• [Exercise input]:
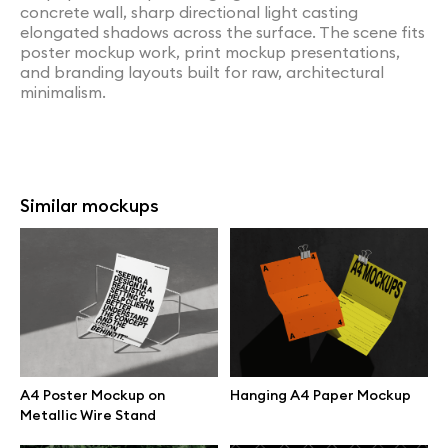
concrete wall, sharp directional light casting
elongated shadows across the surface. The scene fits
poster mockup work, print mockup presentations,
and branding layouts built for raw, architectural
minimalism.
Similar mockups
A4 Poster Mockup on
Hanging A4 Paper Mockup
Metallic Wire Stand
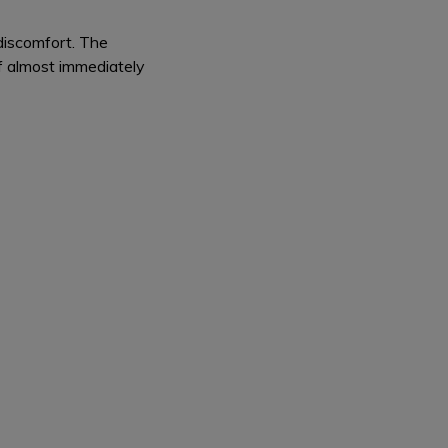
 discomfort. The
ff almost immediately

* * *

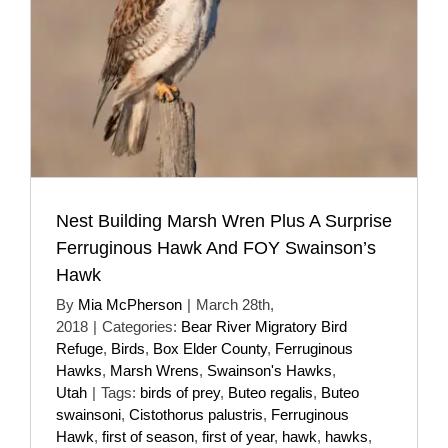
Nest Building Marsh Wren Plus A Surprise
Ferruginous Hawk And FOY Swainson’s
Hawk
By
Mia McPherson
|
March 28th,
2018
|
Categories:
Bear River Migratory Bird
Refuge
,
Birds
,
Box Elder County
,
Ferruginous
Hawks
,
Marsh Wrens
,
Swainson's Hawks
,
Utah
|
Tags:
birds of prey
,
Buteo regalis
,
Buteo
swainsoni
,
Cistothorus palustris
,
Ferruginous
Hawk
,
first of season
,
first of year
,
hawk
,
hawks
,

• [Assignment]:
Can you quote, word for word, the lines from the one holding "concrete wall, sharp" through the one holding "Metallic Wire Stand", including both of those lines?

• [Answer to the problem]:
concrete wall, sharp directional light casting
elongated shadows across the surface. The scene fits
poster mockup work, print mockup presentations,
and branding layouts built for raw, architectural
minimalism.
Similar mockups
A4 Poster Mockup on
Hanging A4 Paper Mockup
Metallic Wire Stand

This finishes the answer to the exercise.